A serious comparison has to name its perspective, time horizon, repeat interval, staff work, invalid kits, diagnostic-colonoscopy responsibility, and membership or attribution assumptions. The project did not examine payer policy or motive, and it did not measure realized savings, avoided cancers, or financial return.

Carry the pathway into a local plan

Supporting documents

Use the screening outreach Field checklist

The checklist distinguishes the 2023–2024 Jefferson practices from current guidance and the decisions another organization must make locally.

The adjacent Epic population-health messaging work goes deeper on reusable communication across preventive-care topics. Here, the message remains one part of a larger colorectal pathway: physical package, instruction, shipping, response timing, staff exceptions, valid result, diagnostic responsibility, repeat interval, and financing horizon.

Jefferson Maps addressed a related moment of delivery. A verified location becomes useful only when a staff member can explain a workable next step while the patient is ready to act. In both projects, information became care through the organizational work surrounding it.

Notes

The CDC screening guidance, CMS130v14 for the 2026 performance period, and USPSTF recommendation supply the current average-risk ages, screening intervals, and diagnostic-colonoscopy distinction. Jefferson's project history and results come from the internal operating record described above.

The Community Preventive Services Task Force multicomponent finding supports combining approaches that increase demand, access, and delivery. Jefferson tested its envelope, voicemail, instructions, QR video, reminders, and staff support as one bundle, so their individual effects remain unknown.

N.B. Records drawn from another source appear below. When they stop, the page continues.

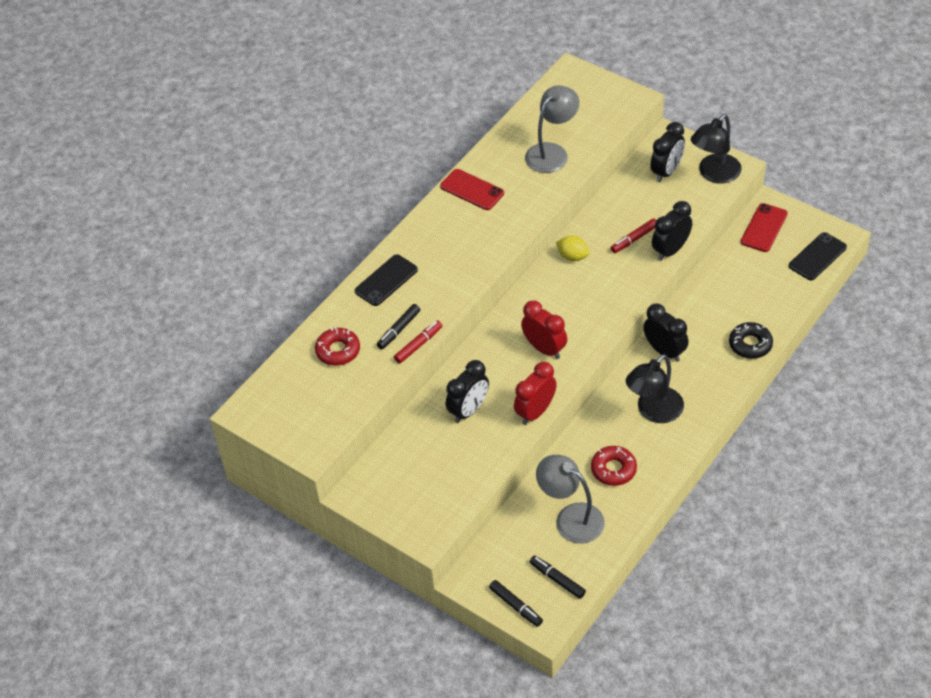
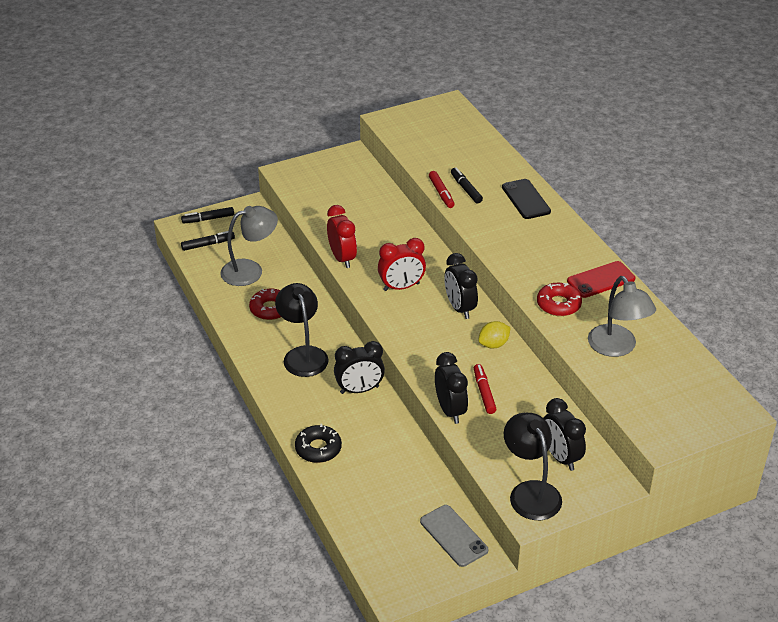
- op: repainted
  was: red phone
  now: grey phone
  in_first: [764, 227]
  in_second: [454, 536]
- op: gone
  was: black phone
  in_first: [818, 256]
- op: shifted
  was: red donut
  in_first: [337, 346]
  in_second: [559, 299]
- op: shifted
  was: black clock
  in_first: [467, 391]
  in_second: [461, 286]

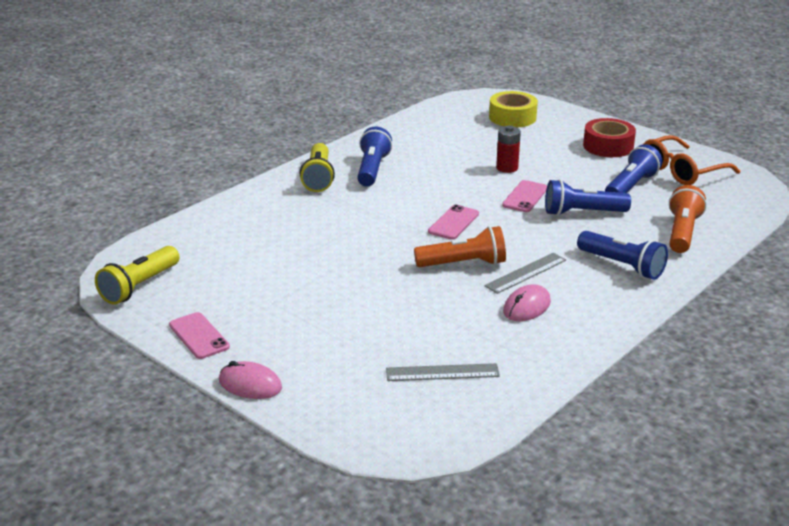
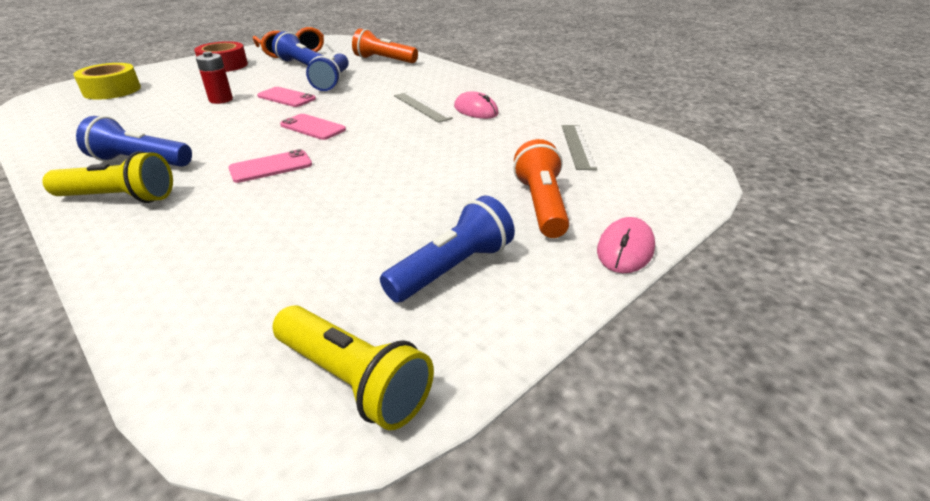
- op: shifted
  was: orange flashlight
  in_first: [460, 246]
  in_second: [541, 188]
- op: shifted
  was: blue flashlight
  in_first: [622, 255]
  in_second: [447, 249]
- op: shifted
  was: pink phone
  in_first: [199, 335]
  in_second: [270, 166]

Miller and colleagues' Exact Sciences laboratory-database study reported 71.1 percent completion within 365 days among 368,494 fully insured Medicare beneficiaries ages 65–85 with valid orders. It is external context for a vendor navigation model, not a Jefferson comparator, benchmark, population-denominator result, or diagnostic-follow-up measure.

The CDC colorectal program-resource study shows why nonclinical planning, contracting, management, and tracking work belongs in program cost. Jefferson did not measure comparable costs, long-run modality economics, payer savings, or realized return.